# KTM Prowler e-bike views/insights/reviews



## conrad (Jan 27, 2004)

Looking at a KTM Prowler e-bike for 2021. Size L is a 53cm, M is a 48 (usually a L in other brands). Can't find any reviews etc on these. It runs a Bosch Gen4 85nm motor with 625 battery. M9120 4 pot brakes, D/shifter with XT M8100 rotors/cluster/chain. DT wheelset. Carbon frame/bars, RS Reverb dropper, Lyrik select+ 180mm & Superdeluxe coil select+ .
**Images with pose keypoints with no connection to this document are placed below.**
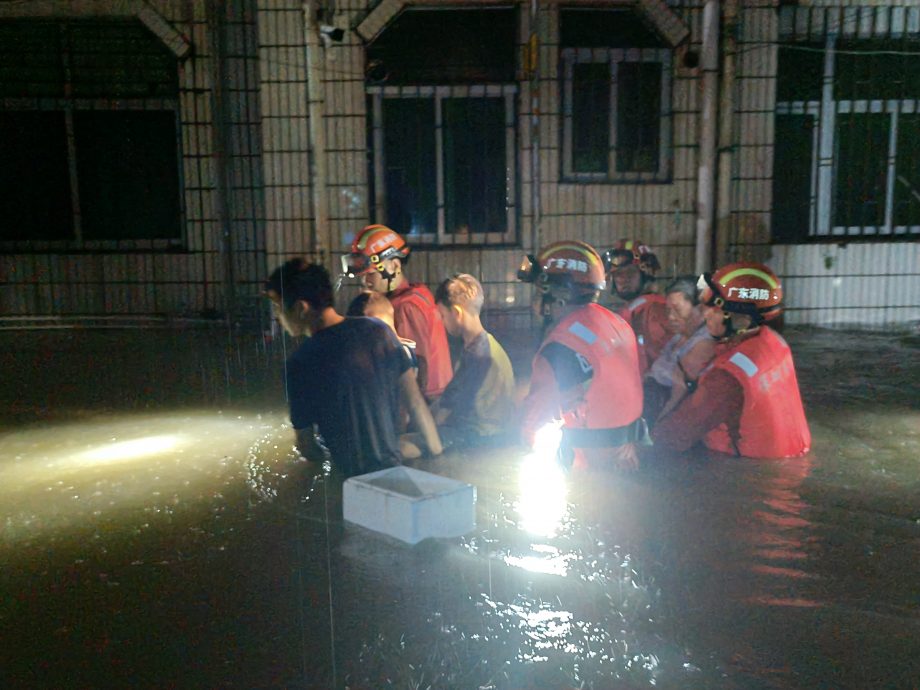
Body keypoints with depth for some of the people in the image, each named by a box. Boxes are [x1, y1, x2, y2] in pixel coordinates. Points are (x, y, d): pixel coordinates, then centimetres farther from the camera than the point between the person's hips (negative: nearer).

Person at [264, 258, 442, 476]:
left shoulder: (300, 365, -17)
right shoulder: (377, 330, -5)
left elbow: (307, 447, -8)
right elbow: (415, 401, -1)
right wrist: (438, 457, 8)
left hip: (353, 476, -4)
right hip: (394, 464, 5)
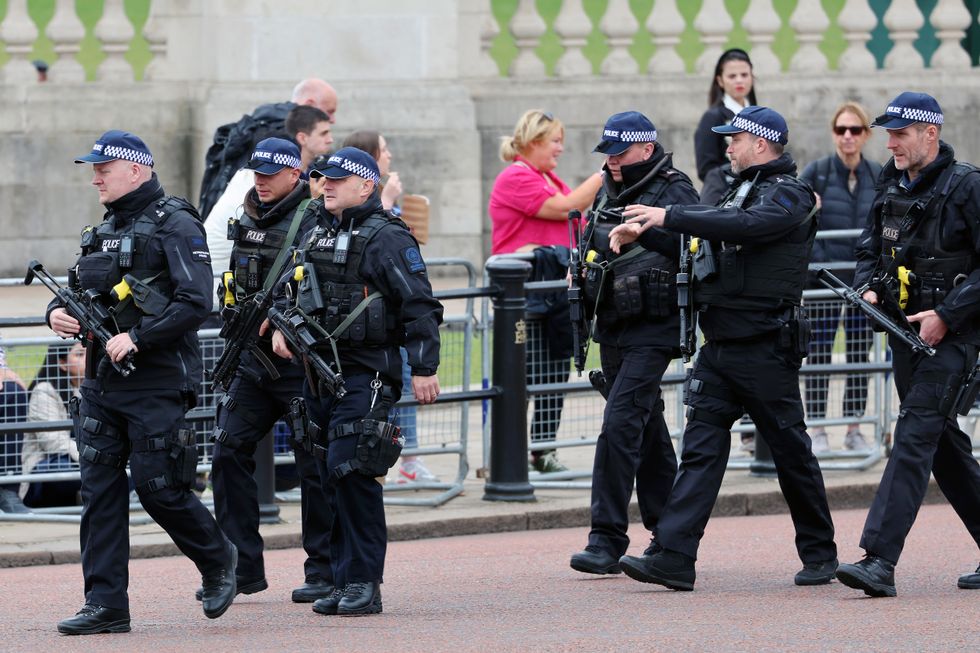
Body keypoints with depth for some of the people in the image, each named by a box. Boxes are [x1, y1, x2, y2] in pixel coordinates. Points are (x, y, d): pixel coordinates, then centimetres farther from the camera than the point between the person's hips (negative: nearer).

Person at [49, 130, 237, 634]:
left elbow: (195, 302, -18)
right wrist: (59, 312, 1)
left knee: (158, 488, -5)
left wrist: (136, 338, -23)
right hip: (102, 384, 8)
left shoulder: (175, 225, -9)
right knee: (99, 492, 2)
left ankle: (217, 559, 21)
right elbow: (79, 288, 24)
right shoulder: (104, 229, 16)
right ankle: (106, 606, 3)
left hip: (157, 384, -8)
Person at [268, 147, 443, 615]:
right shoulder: (317, 235, 14)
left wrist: (424, 369, -15)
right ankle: (345, 581, 14)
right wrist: (281, 326, 9)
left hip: (365, 377, -8)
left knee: (351, 472, -15)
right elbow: (291, 290, 28)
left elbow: (420, 308, -11)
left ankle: (363, 582, -10)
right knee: (331, 478, 9)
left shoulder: (387, 239, -9)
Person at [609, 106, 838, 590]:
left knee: (790, 450, 3)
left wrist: (669, 216, -27)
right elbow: (705, 234, 21)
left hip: (766, 350, -8)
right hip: (720, 346, 8)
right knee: (700, 447, -3)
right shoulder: (741, 191, 18)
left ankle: (820, 554, 18)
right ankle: (673, 558, -11)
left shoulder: (789, 196, -10)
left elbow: (743, 226, -27)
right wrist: (644, 229, 6)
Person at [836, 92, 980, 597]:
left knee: (915, 435, -16)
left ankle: (879, 560, -24)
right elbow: (870, 247, 22)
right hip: (905, 329, 8)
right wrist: (869, 288, 1)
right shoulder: (891, 186, 10)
KTM Prowler Electric Mountain Bike (electrify.nz)


----------



## shreddr (Oct 10, 2009)

Sweet machine but that price is gag worthy. I think you can find or fabricate something of equal performance for half that price or better. 
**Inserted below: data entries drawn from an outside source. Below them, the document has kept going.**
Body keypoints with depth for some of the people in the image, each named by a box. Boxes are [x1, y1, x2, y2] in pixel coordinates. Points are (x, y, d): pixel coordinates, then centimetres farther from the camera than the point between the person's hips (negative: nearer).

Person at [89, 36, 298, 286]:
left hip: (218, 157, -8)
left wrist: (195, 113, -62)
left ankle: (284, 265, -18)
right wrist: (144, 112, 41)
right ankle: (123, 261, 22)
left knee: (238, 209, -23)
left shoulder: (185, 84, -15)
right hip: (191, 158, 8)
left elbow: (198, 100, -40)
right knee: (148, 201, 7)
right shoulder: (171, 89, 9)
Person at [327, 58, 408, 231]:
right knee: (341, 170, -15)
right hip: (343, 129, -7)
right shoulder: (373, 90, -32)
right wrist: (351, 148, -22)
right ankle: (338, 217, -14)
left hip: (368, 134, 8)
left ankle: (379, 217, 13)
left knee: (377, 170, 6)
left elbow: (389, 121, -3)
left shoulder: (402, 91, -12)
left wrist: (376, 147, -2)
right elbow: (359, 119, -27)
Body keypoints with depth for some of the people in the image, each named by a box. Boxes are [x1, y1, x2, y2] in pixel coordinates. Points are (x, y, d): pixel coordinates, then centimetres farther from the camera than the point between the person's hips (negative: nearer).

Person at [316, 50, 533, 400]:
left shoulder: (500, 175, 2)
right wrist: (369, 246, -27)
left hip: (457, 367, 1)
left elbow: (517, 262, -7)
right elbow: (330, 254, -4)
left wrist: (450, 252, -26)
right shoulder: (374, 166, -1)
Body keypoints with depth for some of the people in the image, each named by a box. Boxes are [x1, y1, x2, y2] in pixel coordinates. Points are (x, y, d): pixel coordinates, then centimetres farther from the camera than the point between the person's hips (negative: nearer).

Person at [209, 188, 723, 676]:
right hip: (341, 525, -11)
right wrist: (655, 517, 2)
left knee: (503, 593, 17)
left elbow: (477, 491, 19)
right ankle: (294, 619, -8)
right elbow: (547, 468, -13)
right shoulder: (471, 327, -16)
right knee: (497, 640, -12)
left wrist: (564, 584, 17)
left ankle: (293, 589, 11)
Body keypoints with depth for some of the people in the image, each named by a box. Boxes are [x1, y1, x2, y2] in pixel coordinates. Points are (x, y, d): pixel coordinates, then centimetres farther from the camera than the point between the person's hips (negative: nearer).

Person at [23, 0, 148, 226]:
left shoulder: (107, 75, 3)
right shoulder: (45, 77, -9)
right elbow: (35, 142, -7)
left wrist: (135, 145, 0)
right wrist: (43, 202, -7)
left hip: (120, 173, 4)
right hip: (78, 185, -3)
Sent from my iPhone using Tapatalk


----------



## Jack7782 (Jan 1, 2009)

conrad said:


> Looking at a KTM Prowler e-bike for 2021. Size L is a 53cm, M is a 48 (usually a L in other brands). Can't find any reviews etc on these. It runs a Bosch Gen4 85nm motor with 625 battery. M9120 4 pot brakes, D/shifter with XT M8100 rotors/cluster/chain. DT wheelset. Carbon frame/bars, RS Reverb dropper, Lyrik select+ 180mm & Superdeluxe coil select+ .
> 
> KTM Prowler Electric Mountain Bike (electrify.nz)
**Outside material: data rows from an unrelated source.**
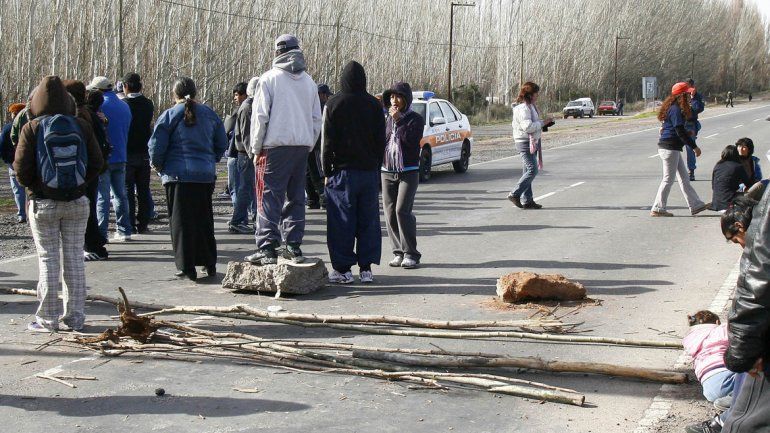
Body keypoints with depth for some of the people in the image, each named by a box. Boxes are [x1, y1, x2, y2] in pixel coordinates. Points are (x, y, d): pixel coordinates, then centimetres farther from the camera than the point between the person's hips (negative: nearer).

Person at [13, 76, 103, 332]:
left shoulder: (32, 129, -9)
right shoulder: (81, 126, -1)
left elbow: (22, 169, -10)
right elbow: (97, 163, -1)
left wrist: (32, 186, 9)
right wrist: (80, 183, 11)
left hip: (43, 204, -2)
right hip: (77, 203, 2)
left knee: (48, 259, 5)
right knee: (74, 257, 10)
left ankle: (48, 319, 8)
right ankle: (75, 317, 14)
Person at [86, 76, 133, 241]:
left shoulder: (99, 106, -12)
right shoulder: (125, 106, 10)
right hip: (120, 158, 6)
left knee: (102, 197, -2)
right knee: (120, 194, 13)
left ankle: (100, 233, -3)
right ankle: (124, 231, 16)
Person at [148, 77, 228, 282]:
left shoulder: (169, 115, -4)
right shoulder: (209, 114, 8)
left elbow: (156, 146, -6)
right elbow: (222, 144, 13)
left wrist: (157, 165, 11)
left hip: (177, 175, -4)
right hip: (206, 175, 4)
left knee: (181, 221, 1)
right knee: (204, 219, 15)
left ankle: (186, 267, -2)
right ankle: (209, 263, 19)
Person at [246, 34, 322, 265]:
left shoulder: (270, 78, -3)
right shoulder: (309, 82, 13)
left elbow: (260, 116, -5)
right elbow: (317, 118, 15)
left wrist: (256, 148, 1)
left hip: (276, 145, -5)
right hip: (302, 146, 5)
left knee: (270, 196, -3)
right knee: (296, 197, 12)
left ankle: (267, 248, -8)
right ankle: (294, 246, 13)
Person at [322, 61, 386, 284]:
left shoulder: (333, 105, -5)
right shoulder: (374, 105, 5)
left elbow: (327, 142, -5)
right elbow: (381, 141, 8)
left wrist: (327, 172, 1)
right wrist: (376, 168, 15)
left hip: (343, 171, -3)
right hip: (370, 171, 3)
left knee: (342, 222, 1)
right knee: (368, 220, 8)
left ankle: (343, 269, 2)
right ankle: (366, 268, 10)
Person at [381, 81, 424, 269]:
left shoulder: (415, 119, -1)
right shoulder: (387, 119, 14)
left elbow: (411, 139, -17)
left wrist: (398, 120, -15)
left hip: (408, 172, -5)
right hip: (387, 172, 5)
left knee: (402, 210, -14)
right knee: (389, 213, 2)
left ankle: (410, 254, -7)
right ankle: (398, 253, 10)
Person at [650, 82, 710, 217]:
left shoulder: (673, 108, 14)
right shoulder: (676, 110, -16)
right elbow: (680, 131, -20)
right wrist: (694, 146, -16)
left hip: (671, 148, 10)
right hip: (670, 148, -10)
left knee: (684, 178, 13)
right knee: (668, 179, -4)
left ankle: (695, 205, 18)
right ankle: (658, 209, 2)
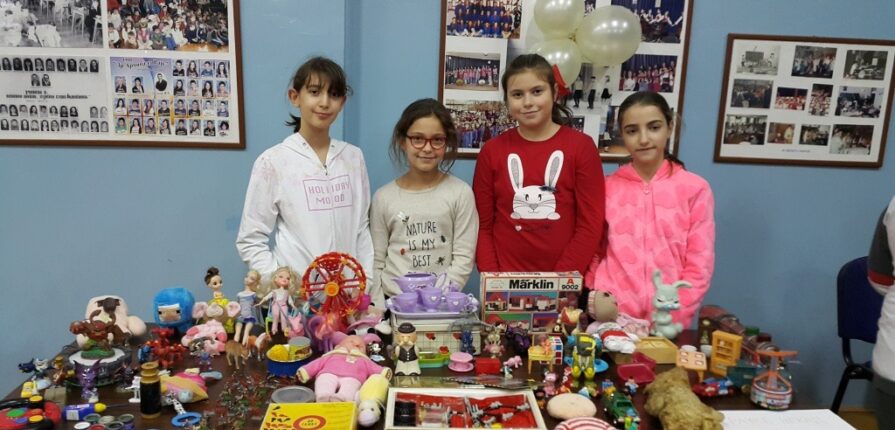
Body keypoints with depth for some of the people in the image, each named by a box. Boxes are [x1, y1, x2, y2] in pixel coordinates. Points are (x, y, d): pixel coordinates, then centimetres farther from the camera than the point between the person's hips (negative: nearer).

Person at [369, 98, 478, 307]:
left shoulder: (460, 193, 0)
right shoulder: (384, 197, 5)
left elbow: (463, 260, -3)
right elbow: (376, 263, 6)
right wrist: (381, 309, -5)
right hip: (392, 303, 2)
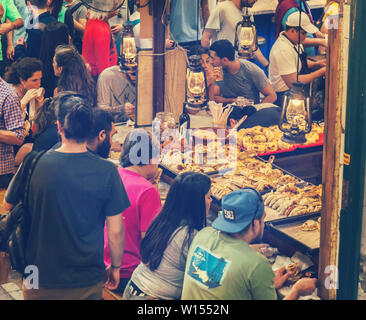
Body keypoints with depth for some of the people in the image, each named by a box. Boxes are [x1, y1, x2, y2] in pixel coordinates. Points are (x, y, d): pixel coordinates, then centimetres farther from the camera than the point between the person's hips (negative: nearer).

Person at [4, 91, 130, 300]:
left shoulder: (34, 164, -14)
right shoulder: (107, 171, -14)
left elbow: (8, 205, 4)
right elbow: (116, 231, -9)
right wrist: (116, 267, 7)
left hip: (41, 281, 0)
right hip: (89, 282, 0)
Good looking bike but I think the KTM orange is off, unless it is not supposed to be KTM orange


----------



## conrad (Jan 27, 2004)

Jack7782 said:


> Good looking bike but I think the KTM orange is off, unless it is not supposed to be KTM orange


Top model with SRAM AXS is orange/black not available in NZ. On price the Trek Rail 9 is $11k NZ (alloy) the 9.8 (XT/carbon) is $12k NZ. Pivot Shuttle Team XTR is $20k NZ , SC Heckler X01 $19k NZ & AXS $21+K NZ. So the KTM is relative to other high end carbon builds if not cheaper than most.


----------